To shape the core piece, and enrich the tooling around extracting and manipulating the meaning of text and structured data, other algorithms and tools will be written along the way. The Rambling section contains some of the ideas about what could be built. And once these ideas get enough shape, they become implementation designs and get implemented.

Roadmap

Features

  • [X] Straightforward Grammar definition language
  • [X] Full unicode support, you can match emojies
  • [X] Matches data structures besides strings
  • [X] Full support for left recursive productions
  • [X] Operator precedence and associativity definition
  • [X] Non-left recursive rules are compiled with zero precedence
  • [X] Relative import system with disk and in-memory abstractions
  • [ ] Indentation based syntax matching (Relative spaces)
  • [ ] Transform matched values (Semantic action expressions)
  • [-] Error reporting
    • [X] Report correct error position (Farthest failure position)
    • [X] Position tracking and reporting (location spans)
    • [X] Option tracking on choice operations
    • [X] Throw custom error labels
    • [ ] Automatic label insertion
  • [-] Error recovery
    • [X] Manual Recovery Expression definition
    • [X] Associate manually defined labels to manually defined REs
    • [ ] Automatic recovery expression generation
  • [ ] Pipe multiple grammars through the command line
  • [ ] parameterized rules?
  • [ ] higher-order rules?
  • [ ] packages?

Standard Library

  • [X] ABNF (RFC-5234)
  • [ ] C
  • [ ] C++
  • [ ] CPP
  • [X] CSV
  • [ ] CSS
  • [ ] Go
  • [ ] Java
  • [ ] JavaScript
  • [X] JSON
  • [ ] JSX
  • [ ] HTML (tolerant to failures – invalid)
  • [ ] Python (relative space)
  • [X] PEG
  • [ ] Uniform Resource Identifier (URI): Generic Syntax (RFC-3986)
  • [ ] Rust
  • [ ] TypeScript
  • [ ] XML

Implemented Design

Capturing Values

Matches of an input against a grammar produce an output tree. The Virtual Machine uses a unified stack with three frame types: Backtracking, Call, and Capture. Captured nodes are stored in a shared arena (nodeArena) rather than a separate capture stack.

Stack frame types            nodeArena, shared, grows as frames are pushed
┌─────────────────────┐             ┌───┬───┬───┬───┬───┐
│ Capture(id=Expr)    │         ───▶│ 0 │ 1 │ 2 │   │   │───▶
│ nodesStart=0        │             └───┴───┴───┴───┴───┘
│ nodesEnd=3          │
├─────────────────────┤
│ Backtracking        │
│ cursor=5, pc=42     │      and shrinks as frames are popped off the stack
├─────────────────────┤             ┌───┬───┐
│ Call                │         ◀───│   │   │───◀
│ pc=100              │             └───┴───┘
└─────────────────────┘

Tree Node Types

The output tree contains four node types:

  • NodeType_String: a terminal match storing a byte range (start/end offsets into the input)

DATASET SECTION »

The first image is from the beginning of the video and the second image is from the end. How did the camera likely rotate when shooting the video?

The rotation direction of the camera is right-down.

ACTION ITEM » In the parser documentation, rewrite the paragraph beginning "Matches of an input against a grammar" as a short bulleted list that keeps its main facts.

TASK RESULT »
- Matching an input against a grammar produces an output tree.
- The Virtual Machine uses one unified stack with three frame types: Backtracking, Call, and Capture.
- Captured nodes are kept in a shared arena (nodeArena), not in a separate capture stack.